_DIRECTIONS FOR THIS TASK_
Across the records that follow, how many lines contain the string "html"? Answer with the number only.

_PROVIDED ENTRIES_
──────────
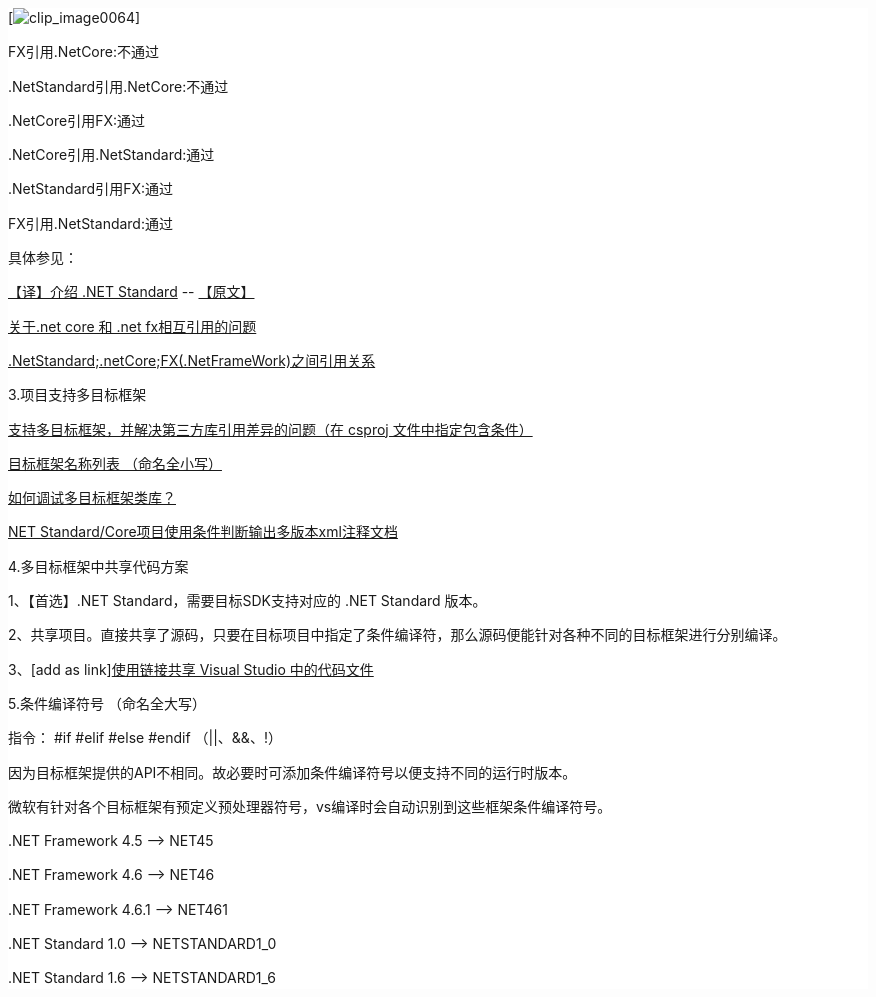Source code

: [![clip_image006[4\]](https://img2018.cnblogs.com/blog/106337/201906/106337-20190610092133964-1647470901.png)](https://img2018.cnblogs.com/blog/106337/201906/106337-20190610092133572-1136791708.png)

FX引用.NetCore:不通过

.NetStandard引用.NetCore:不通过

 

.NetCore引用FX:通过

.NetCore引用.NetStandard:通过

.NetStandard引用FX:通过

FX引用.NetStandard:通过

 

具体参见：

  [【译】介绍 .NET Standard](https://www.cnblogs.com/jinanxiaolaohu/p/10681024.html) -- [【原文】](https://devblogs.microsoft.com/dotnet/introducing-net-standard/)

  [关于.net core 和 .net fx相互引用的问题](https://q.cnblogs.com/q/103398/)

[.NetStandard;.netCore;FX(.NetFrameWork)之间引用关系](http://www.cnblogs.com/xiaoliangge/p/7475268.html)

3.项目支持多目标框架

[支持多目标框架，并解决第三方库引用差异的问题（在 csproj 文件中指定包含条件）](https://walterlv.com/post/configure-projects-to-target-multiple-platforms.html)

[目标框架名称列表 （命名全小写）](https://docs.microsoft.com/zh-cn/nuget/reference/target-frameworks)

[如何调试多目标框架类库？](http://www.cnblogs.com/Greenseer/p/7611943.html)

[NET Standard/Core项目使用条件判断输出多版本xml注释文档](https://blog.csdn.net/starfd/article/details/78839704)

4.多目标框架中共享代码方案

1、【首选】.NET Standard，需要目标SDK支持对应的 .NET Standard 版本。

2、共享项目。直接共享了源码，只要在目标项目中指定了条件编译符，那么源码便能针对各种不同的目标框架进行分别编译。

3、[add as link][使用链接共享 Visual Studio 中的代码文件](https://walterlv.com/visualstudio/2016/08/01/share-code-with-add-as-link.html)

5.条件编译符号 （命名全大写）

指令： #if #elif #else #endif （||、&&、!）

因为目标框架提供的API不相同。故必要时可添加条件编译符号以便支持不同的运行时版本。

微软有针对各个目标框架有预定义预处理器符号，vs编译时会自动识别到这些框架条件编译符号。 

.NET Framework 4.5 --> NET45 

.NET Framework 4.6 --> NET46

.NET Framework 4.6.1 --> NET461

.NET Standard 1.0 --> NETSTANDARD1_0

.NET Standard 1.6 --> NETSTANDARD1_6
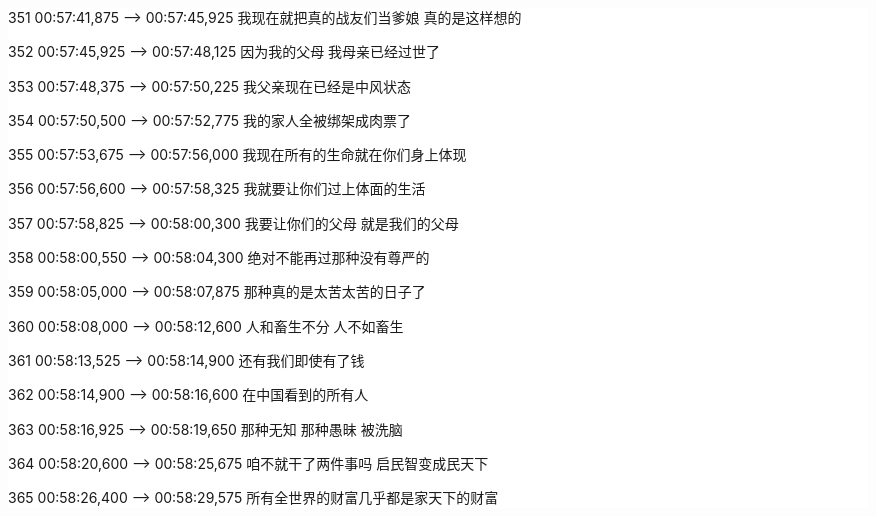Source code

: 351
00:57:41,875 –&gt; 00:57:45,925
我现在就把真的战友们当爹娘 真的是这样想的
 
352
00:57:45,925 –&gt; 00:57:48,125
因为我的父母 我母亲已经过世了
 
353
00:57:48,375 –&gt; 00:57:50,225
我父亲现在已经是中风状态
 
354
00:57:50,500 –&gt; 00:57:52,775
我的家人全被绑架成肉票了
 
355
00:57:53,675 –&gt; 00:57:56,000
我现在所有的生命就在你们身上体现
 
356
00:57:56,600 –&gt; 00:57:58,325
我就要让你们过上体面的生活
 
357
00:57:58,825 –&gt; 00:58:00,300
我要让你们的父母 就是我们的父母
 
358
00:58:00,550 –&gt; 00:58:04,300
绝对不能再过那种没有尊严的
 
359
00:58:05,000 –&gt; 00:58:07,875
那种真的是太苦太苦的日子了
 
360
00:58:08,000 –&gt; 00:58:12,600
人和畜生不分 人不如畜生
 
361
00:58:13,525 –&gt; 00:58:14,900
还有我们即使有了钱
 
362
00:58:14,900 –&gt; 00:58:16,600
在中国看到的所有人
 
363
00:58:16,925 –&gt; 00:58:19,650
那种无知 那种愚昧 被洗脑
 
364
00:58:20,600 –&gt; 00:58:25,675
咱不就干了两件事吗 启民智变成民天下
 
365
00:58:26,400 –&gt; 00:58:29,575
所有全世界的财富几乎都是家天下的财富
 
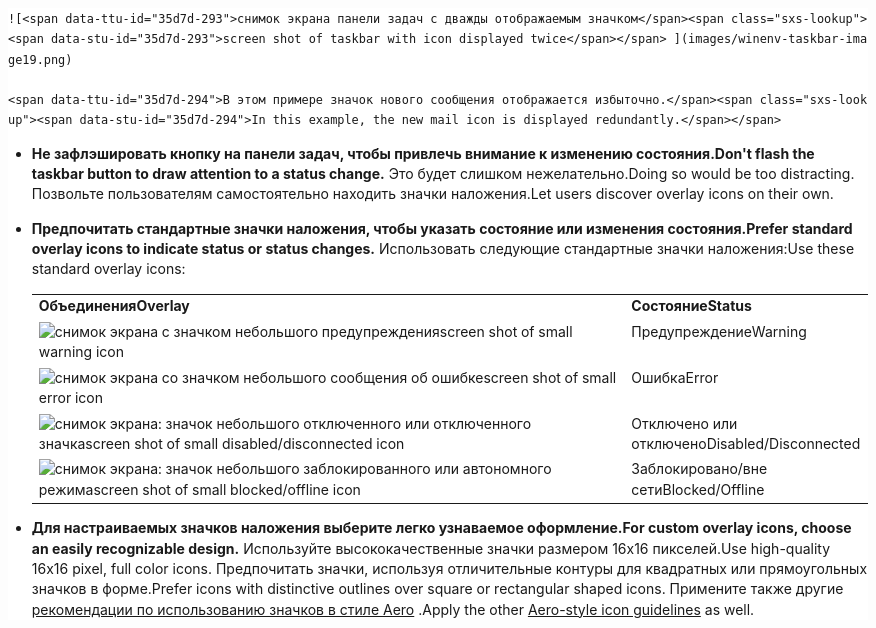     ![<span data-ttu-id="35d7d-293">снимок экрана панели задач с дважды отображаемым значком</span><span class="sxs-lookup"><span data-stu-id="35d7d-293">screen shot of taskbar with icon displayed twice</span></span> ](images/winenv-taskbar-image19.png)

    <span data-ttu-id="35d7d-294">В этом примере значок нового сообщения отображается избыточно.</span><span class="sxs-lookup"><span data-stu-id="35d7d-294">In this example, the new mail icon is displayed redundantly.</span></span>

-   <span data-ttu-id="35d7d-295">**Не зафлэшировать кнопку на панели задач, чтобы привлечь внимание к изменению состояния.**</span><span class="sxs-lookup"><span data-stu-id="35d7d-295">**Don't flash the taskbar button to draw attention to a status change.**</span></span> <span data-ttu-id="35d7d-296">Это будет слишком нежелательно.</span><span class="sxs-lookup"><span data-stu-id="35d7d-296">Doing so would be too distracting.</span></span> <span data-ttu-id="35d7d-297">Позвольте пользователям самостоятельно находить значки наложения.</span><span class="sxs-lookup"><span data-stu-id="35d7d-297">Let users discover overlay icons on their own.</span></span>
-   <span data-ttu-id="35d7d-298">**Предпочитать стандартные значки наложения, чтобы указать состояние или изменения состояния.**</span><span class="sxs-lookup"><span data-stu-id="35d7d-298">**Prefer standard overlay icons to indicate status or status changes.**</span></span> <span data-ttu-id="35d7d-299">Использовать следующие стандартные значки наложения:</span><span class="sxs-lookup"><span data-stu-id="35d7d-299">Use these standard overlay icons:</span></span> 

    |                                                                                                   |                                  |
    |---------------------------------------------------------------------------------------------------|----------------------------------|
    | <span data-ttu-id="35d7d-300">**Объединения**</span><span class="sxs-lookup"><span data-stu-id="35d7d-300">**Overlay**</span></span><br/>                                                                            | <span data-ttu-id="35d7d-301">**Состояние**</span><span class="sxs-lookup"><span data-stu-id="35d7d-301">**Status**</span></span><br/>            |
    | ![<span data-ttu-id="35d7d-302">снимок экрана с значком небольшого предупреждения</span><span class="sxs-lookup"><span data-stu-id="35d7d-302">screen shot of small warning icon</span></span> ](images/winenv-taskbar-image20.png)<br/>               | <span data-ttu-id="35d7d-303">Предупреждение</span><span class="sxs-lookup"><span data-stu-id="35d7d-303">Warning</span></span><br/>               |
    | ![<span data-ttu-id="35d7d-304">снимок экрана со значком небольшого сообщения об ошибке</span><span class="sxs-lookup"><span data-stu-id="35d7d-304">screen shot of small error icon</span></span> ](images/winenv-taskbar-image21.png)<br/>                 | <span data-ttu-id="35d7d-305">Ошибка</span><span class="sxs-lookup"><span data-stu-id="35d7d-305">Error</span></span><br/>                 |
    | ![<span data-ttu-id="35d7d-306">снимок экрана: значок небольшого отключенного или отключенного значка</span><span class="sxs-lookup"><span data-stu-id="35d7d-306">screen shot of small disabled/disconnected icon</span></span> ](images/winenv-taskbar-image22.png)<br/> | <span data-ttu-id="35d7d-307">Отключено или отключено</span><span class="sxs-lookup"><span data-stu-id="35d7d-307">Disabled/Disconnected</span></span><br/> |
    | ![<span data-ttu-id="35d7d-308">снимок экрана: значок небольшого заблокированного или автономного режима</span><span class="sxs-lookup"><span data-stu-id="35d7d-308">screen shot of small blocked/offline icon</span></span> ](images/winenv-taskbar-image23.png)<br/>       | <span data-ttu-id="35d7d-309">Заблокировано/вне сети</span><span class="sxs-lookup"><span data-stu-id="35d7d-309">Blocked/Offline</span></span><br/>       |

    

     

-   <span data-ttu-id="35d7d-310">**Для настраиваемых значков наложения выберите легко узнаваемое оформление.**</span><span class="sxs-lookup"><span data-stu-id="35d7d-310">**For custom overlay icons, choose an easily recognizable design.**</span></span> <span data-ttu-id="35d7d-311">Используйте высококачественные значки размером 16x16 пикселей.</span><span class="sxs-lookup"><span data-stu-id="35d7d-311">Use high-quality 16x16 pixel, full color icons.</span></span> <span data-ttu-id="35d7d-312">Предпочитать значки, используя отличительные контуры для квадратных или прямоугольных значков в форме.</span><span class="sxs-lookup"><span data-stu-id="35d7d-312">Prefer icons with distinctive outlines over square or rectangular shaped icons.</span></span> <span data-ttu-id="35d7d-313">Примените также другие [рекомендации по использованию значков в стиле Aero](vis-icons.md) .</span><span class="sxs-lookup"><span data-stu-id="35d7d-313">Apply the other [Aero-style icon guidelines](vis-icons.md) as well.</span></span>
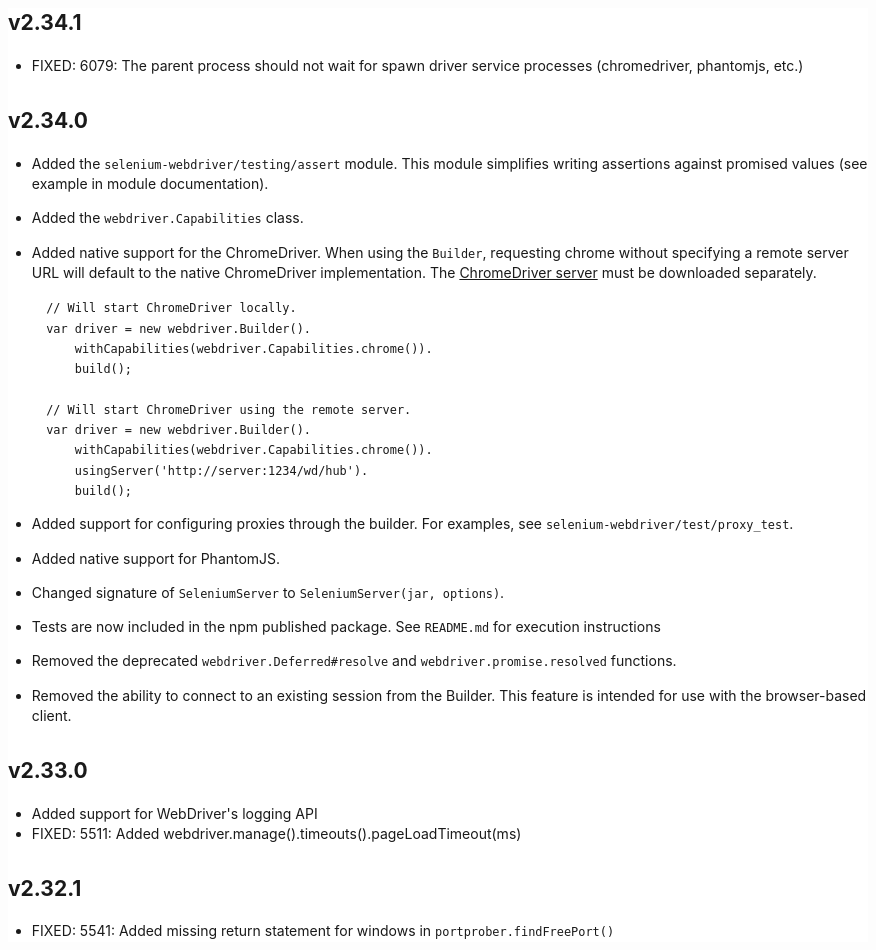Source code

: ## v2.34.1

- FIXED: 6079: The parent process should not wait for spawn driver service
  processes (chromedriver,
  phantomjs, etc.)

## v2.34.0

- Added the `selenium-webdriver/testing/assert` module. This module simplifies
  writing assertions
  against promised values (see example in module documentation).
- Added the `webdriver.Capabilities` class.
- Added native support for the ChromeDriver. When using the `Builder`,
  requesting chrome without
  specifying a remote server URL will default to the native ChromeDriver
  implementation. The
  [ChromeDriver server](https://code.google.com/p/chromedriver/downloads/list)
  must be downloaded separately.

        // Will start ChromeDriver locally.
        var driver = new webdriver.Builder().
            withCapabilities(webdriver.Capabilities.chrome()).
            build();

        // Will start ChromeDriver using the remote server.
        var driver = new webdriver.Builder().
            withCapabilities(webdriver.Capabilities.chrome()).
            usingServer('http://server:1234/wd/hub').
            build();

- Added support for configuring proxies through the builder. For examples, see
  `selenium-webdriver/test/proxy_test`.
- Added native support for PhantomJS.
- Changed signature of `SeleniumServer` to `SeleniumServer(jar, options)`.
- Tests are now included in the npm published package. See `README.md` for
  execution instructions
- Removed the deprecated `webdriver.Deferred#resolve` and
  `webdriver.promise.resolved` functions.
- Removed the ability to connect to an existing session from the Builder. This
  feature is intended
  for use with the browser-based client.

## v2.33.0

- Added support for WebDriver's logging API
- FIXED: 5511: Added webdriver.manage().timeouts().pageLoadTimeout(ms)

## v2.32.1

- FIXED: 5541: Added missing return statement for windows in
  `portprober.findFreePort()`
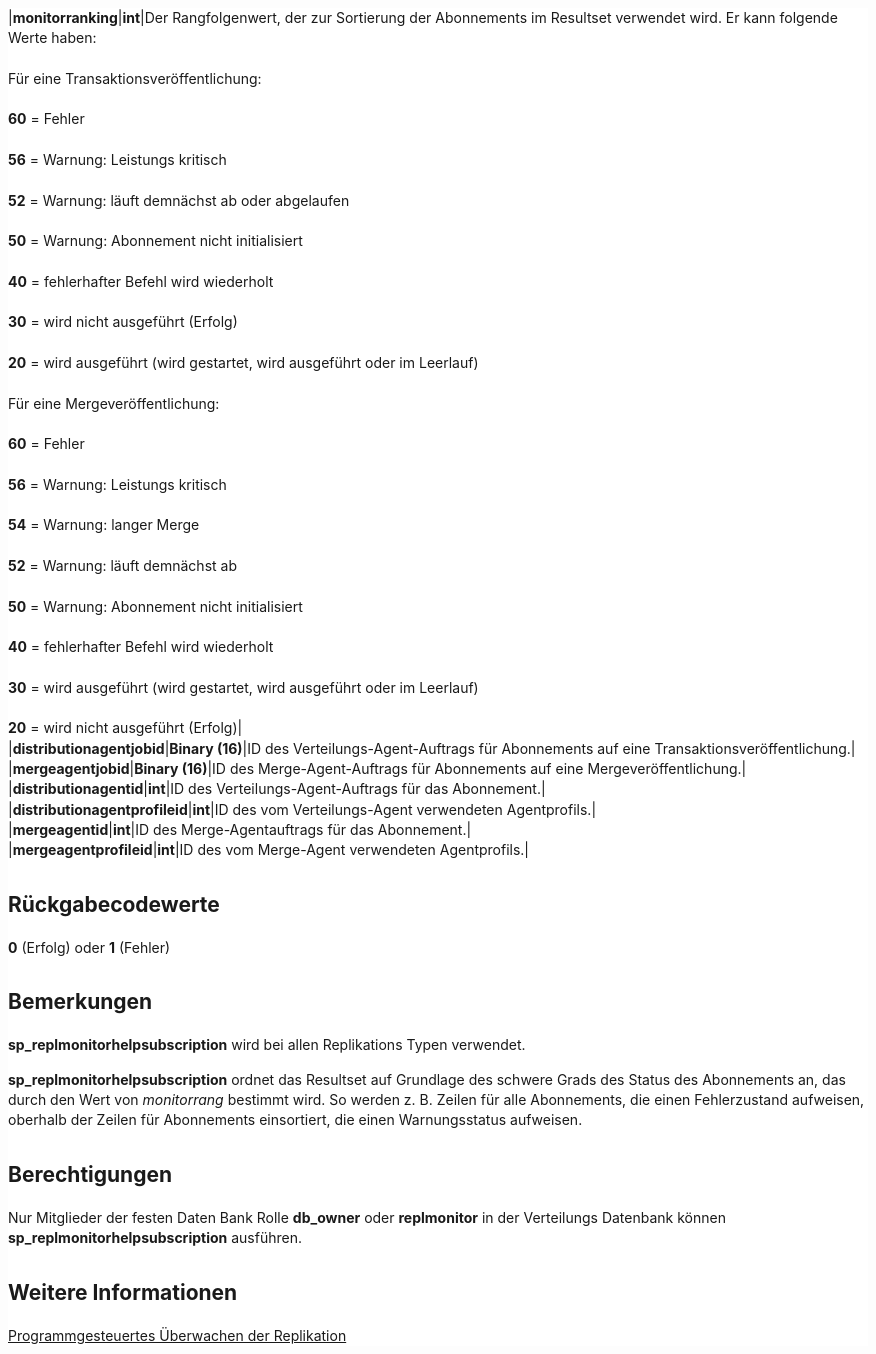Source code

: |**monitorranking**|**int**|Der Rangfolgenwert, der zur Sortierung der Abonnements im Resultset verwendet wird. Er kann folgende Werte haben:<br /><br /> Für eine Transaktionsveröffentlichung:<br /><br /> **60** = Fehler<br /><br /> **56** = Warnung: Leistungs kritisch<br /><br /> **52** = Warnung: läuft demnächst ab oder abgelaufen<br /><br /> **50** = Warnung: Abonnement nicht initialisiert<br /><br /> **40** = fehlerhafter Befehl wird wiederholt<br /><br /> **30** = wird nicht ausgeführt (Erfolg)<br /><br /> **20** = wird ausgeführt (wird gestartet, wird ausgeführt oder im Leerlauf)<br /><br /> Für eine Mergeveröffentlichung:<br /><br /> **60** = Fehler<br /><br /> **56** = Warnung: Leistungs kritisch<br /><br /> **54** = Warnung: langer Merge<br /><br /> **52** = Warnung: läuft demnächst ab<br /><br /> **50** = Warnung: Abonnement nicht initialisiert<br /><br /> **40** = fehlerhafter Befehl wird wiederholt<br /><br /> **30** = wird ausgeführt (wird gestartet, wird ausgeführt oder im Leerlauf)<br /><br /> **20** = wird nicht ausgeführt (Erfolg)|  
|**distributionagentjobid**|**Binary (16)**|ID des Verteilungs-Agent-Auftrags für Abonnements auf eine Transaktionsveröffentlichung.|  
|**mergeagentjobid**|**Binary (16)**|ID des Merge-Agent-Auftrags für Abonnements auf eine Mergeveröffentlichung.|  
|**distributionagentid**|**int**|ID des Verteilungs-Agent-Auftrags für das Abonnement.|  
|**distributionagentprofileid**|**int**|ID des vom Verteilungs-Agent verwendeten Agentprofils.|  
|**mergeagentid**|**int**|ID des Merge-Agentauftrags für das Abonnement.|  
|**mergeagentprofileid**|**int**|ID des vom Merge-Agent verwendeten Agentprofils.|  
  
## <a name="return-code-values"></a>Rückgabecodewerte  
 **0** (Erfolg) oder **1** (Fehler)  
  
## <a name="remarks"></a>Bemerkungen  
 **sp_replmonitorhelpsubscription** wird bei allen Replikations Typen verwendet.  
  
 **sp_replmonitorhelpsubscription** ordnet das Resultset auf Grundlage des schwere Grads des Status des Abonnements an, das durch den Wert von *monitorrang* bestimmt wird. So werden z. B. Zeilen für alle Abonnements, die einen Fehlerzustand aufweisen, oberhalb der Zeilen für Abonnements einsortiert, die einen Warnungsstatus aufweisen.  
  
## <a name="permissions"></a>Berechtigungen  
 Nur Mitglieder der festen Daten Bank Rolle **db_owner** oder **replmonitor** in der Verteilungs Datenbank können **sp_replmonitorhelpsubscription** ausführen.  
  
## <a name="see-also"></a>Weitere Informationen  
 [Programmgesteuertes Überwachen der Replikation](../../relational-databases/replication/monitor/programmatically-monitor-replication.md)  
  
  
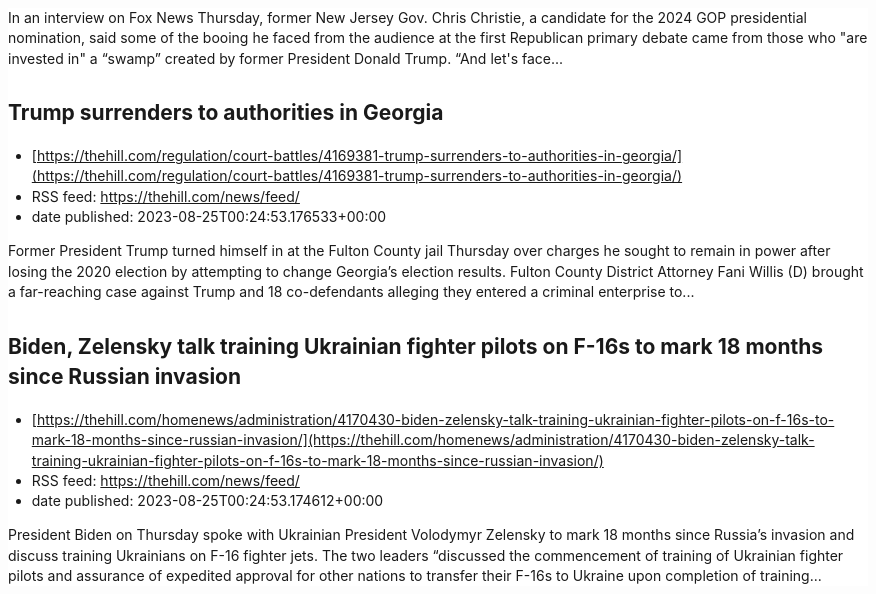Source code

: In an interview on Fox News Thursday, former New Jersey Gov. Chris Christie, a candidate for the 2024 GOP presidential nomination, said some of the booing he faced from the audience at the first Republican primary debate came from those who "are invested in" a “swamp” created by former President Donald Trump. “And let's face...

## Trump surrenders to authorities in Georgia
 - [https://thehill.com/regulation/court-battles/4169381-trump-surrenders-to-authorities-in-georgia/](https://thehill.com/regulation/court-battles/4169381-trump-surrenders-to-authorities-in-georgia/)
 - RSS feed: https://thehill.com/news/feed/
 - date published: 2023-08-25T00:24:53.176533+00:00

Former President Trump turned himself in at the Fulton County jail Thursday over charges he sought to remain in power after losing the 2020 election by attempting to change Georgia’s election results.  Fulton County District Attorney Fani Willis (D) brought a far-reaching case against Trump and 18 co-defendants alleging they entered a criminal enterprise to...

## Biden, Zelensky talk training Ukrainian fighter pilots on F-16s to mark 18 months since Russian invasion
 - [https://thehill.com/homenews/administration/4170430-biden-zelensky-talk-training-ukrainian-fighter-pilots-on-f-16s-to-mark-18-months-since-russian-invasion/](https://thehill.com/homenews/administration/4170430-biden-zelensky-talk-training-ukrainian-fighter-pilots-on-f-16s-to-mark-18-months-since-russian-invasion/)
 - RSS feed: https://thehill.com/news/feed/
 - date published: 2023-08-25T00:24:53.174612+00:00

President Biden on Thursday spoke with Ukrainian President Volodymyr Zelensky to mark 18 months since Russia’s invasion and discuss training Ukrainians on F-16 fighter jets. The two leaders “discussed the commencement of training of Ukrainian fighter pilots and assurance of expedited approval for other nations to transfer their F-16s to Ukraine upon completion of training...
──────────
_PROBLEM SOLUTION_
5